Microbiological changes occurring in a soil under pasture and bare conditions
1931
Reuszer, H.W.
A soil under permanent pasture conditions and the same soil kept free of vegetation were studied from the point of view of microbiological factors of seasonal nitrate nitrogen accumulation under field conditions, accumulation of nitrate from the soil organic matter and from ammonium sulfate, rate of carbon dioxide evolution, and numbers of micro-organisms. The results can be summarized as follows: The soil growing pasture grasses had an extremely low and almost constant nitrate content. The same soil without growing plants accumulated considerable quantities of nitrate, the amount of which exhibited a seasonal fluctuation which seemed to be correlated with the accumulated rainfall. There is evidence also that part of the autumn rise in soil nitrate may be due to mineralization of nitrogenous microbial complexes.
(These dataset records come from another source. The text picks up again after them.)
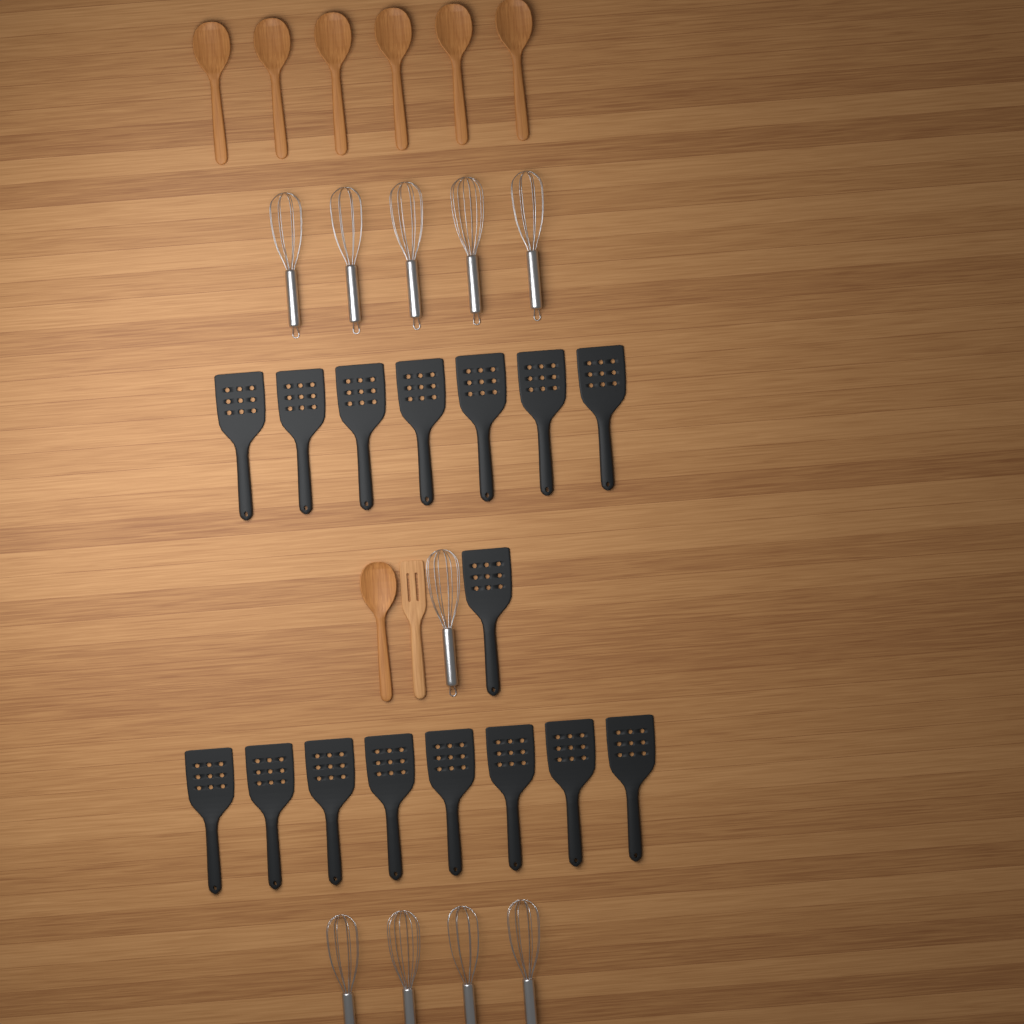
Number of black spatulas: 16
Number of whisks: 10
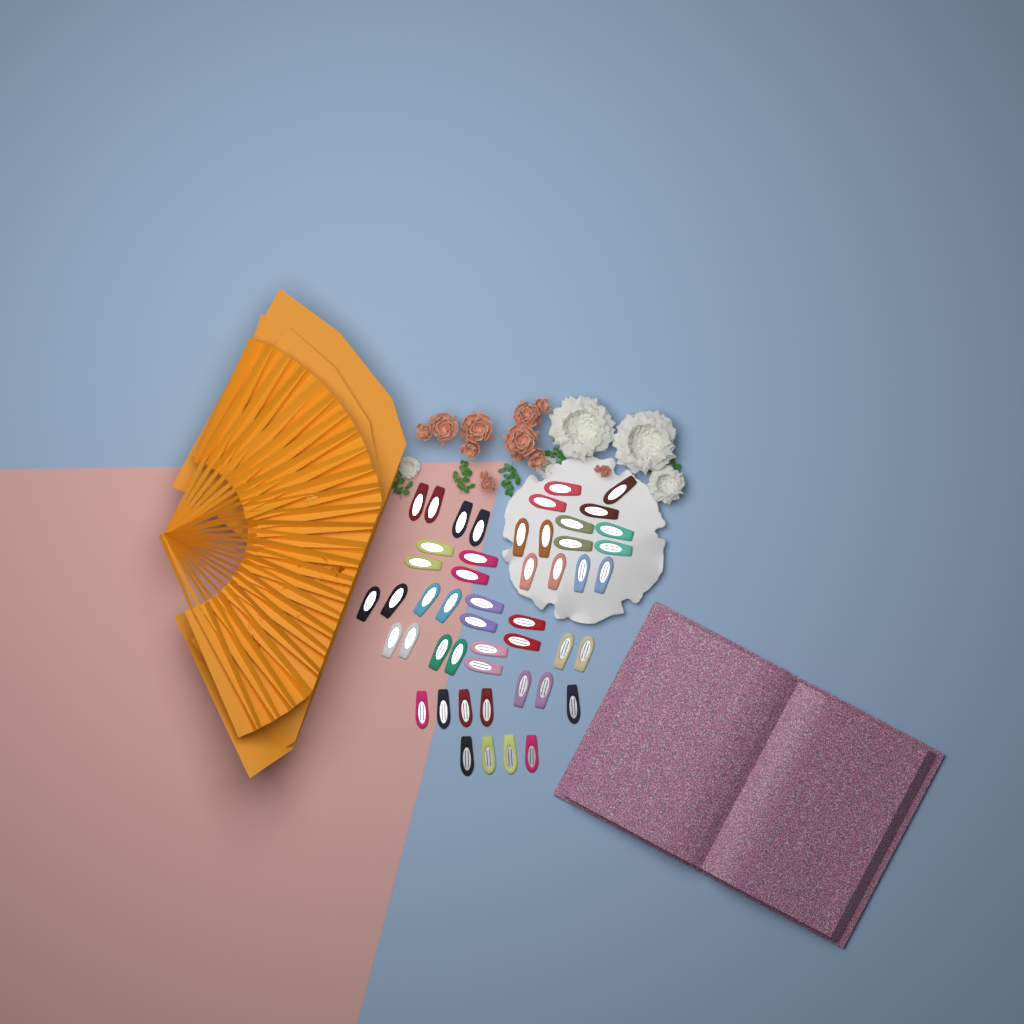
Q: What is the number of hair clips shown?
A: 49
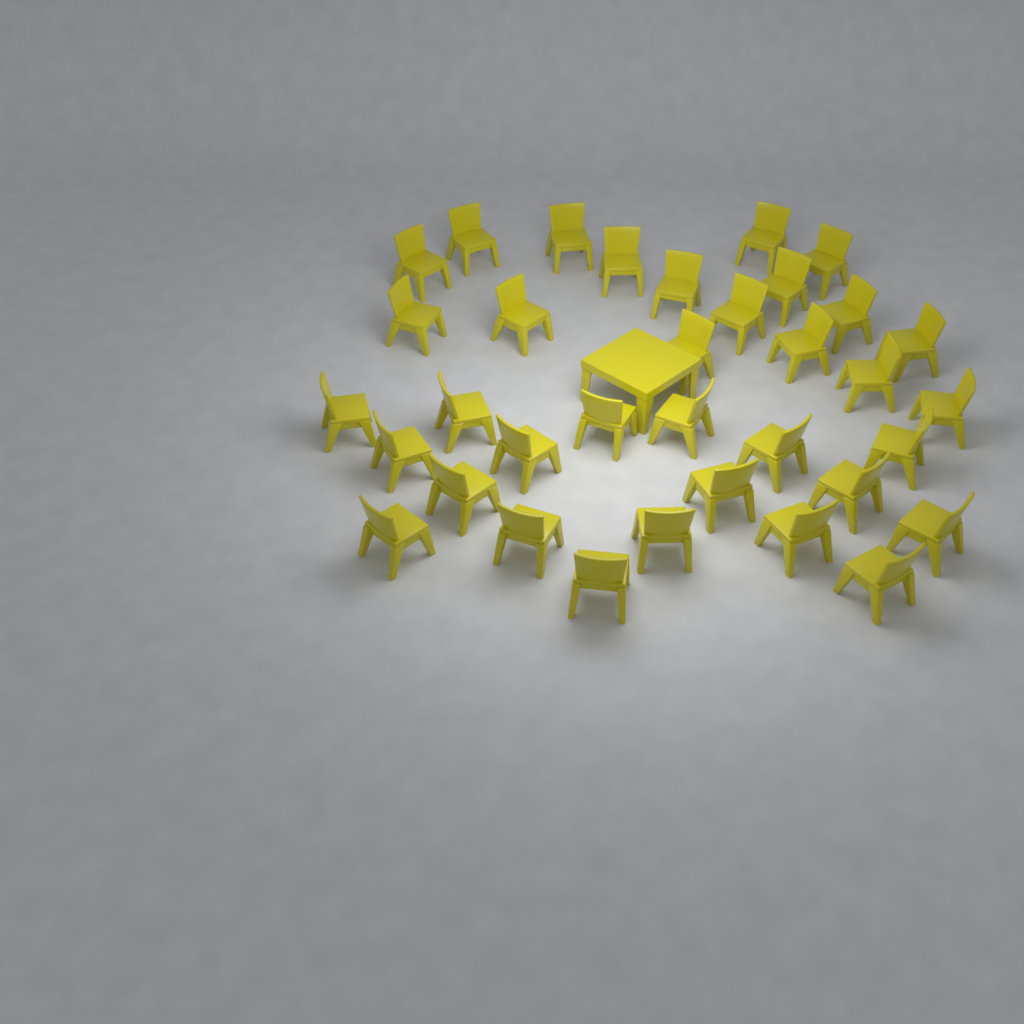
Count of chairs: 35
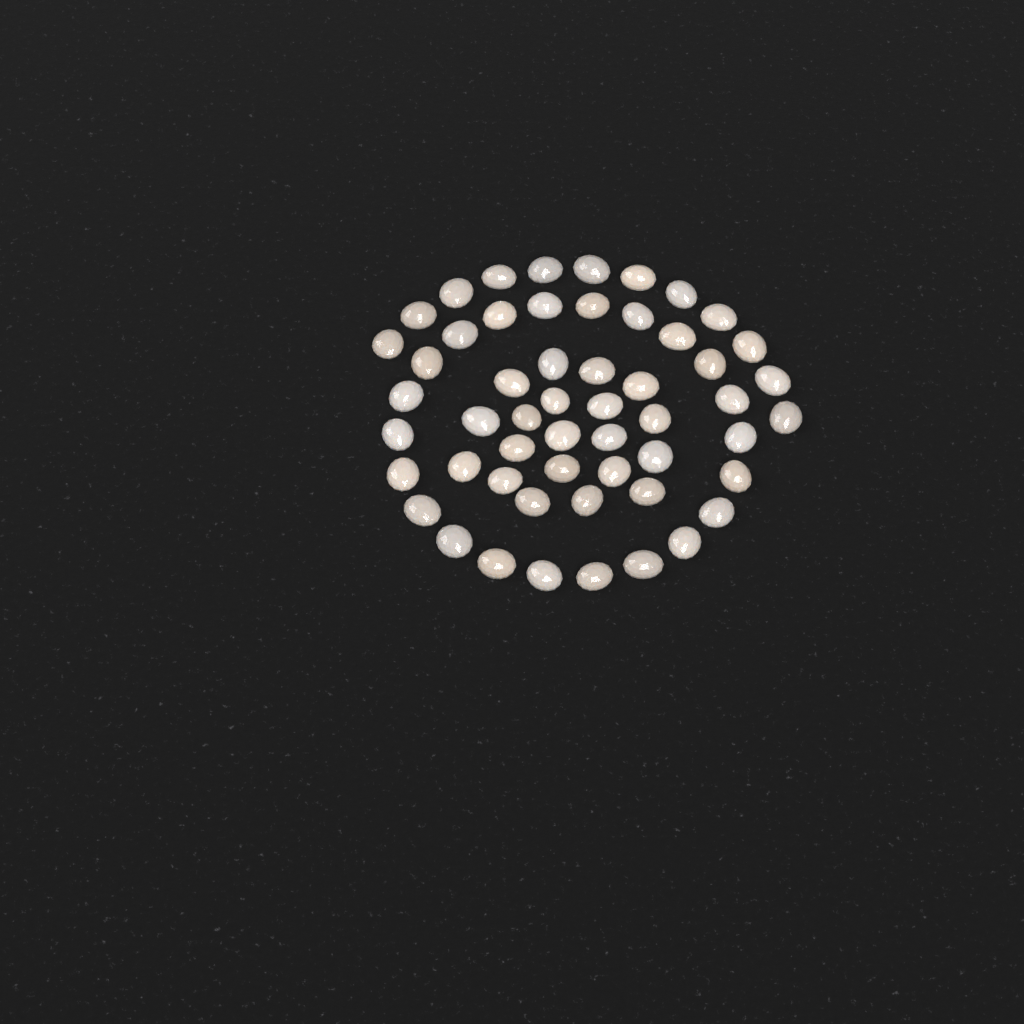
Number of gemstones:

The nitrate accumulation from the soil organic matter was 35% greater in soil from pasture plats than in soil from bare plats. A slightly greater nitrification of ammonium sulfate was found in the bare soil than in the pasture soil. The low nitrate values in the grass soil were not due to a lack of nitrifiable organic matter or of a nitrifying flora. The production of carbon dioxide from the pasture soil was on the average 194% of that from the bare soil. This indicates a much greater microbiological activity in the pasture soil. Significant differences in total numbers of micro-organisms as determined by the plate method were not found. Fungi and actinomyces were more numerous in the pasture than in the bare soil. The B. radiobacter group was twice as numerous in the pasture as in the bare soil.